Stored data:
******

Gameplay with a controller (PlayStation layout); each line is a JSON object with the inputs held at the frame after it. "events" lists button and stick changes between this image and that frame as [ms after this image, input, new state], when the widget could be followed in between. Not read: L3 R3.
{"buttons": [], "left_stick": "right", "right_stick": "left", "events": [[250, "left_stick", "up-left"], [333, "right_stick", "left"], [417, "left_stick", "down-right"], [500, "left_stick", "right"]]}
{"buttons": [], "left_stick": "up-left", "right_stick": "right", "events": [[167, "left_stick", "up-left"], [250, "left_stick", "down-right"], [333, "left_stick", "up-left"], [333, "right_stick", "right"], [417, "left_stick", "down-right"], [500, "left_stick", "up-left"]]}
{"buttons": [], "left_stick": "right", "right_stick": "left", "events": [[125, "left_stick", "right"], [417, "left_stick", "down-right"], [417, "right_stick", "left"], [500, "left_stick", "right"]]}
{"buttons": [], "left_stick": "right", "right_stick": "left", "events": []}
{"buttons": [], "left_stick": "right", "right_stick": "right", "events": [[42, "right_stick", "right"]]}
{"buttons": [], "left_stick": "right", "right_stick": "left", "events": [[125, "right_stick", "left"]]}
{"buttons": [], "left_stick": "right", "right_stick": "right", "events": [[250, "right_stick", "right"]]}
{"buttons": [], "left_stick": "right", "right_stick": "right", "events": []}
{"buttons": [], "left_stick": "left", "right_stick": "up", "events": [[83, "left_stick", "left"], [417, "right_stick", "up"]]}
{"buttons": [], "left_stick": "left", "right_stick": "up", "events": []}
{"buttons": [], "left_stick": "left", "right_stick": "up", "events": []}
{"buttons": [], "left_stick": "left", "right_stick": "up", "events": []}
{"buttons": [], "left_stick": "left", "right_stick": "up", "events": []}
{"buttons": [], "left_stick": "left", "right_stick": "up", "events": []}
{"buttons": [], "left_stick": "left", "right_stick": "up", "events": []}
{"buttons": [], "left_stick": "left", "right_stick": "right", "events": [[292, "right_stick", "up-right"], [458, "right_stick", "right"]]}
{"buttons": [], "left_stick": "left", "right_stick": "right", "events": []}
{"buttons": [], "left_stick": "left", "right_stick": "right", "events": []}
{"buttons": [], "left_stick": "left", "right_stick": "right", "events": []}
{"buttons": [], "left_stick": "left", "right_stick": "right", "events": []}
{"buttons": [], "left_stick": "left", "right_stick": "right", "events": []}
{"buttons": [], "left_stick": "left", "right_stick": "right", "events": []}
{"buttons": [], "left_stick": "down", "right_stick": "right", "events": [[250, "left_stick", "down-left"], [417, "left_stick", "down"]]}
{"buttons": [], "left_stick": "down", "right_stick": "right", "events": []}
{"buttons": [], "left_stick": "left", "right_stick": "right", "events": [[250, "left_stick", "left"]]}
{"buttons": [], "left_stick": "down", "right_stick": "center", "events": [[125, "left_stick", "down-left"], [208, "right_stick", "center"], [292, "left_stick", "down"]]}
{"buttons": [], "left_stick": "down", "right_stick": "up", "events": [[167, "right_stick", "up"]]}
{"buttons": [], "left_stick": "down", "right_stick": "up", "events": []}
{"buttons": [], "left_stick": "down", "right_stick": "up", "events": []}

******

== Exercise ==
Retype each entry without altering a single word.

== Written response ==
Gameplay with a controller (PlayStation layout); each line is a JSON object with the inputs held at the frame after it. "events" lists button and stick changes between this image and that frame as [ms after this image, input, new state], when the widget could be followed in between. Not read: L3 R3.
{"buttons": [], "left_stick": "right", "right_stick": "left", "events": [[250, "left_stick", "up-left"], [333, "right_stick", "left"], [417, "left_stick", "down-right"], [500, "left_stick", "right"]]}
{"buttons": [], "left_stick": "up-left", "right_stick": "right", "events": [[167, "left_stick", "up-left"], [250, "left_stick", "down-right"], [333, "left_stick", "up-left"], [333, "right_stick", "right"], [417, "left_stick", "down-right"], [500, "left_stick", "up-left"]]}
{"buttons": [], "left_stick": "right", "right_stick": "left", "events": [[125, "left_stick", "right"], [417, "left_stick", "down-right"], [417, "right_stick", "left"], [500, "left_stick", "right"]]}
{"buttons": [], "left_stick": "right", "right_stick": "left", "events": []}
{"buttons": [], "left_stick": "right", "right_stick": "right", "events": [[42, "right_stick", "right"]]}
{"buttons": [], "left_stick": "right", "right_stick": "left", "events": [[125, "right_stick", "left"]]}
{"buttons": [], "left_stick": "right", "right_stick": "right", "events": [[250, "right_stick", "right"]]}
{"buttons": [], "left_stick": "right", "right_stick": "right", "events": []}
{"buttons": [], "left_stick": "left", "right_stick": "up", "events": [[83, "left_stick", "left"], [417, "right_stick", "up"]]}
{"buttons": [], "left_stick": "left", "right_stick": "up", "events": []}
{"buttons": [], "left_stick": "left", "right_stick": "up", "events": []}
{"buttons": [], "left_stick": "left", "right_stick": "up", "events": []}
{"buttons": [], "left_stick": "left", "right_stick": "up", "events": []}
{"buttons": [], "left_stick": "left", "right_stick": "up", "events": []}
{"buttons": [], "left_stick": "left", "right_stick": "up", "events": []}
{"buttons": [], "left_stick": "left", "right_stick": "right", "events": [[292, "right_stick", "up-right"], [458, "right_stick", "right"]]}
{"buttons": [], "left_stick": "left", "right_stick": "right", "events": []}
{"buttons": [], "left_stick": "left", "right_stick": "right", "events": []}
{"buttons": [], "left_stick": "left", "right_stick": "right", "events": []}
{"buttons": [], "left_stick": "left", "right_stick": "right", "events": []}
{"buttons": [], "left_stick": "left", "right_stick": "right", "events": []}
{"buttons": [], "left_stick": "left", "right_stick": "right", "events": []}
{"buttons": [], "left_stick": "down", "right_stick": "right", "events": [[250, "left_stick", "down-left"], [417, "left_stick", "down"]]}
{"buttons": [], "left_stick": "down", "right_stick": "right", "events": []}
{"buttons": [], "left_stick": "left", "right_stick": "right", "events": [[250, "left_stick", "left"]]}
{"buttons": [], "left_stick": "down", "right_stick": "center", "events": [[125, "left_stick", "down-left"], [208, "right_stick", "center"], [292, "left_stick", "down"]]}
{"buttons": [], "left_stick": "down", "right_stick": "up", "events": [[167, "right_stick", "up"]]}
{"buttons": [], "left_stick": "down", "right_stick": "up", "events": []}
{"buttons": [], "left_stick": "down", "right_stick": "up", "events": []}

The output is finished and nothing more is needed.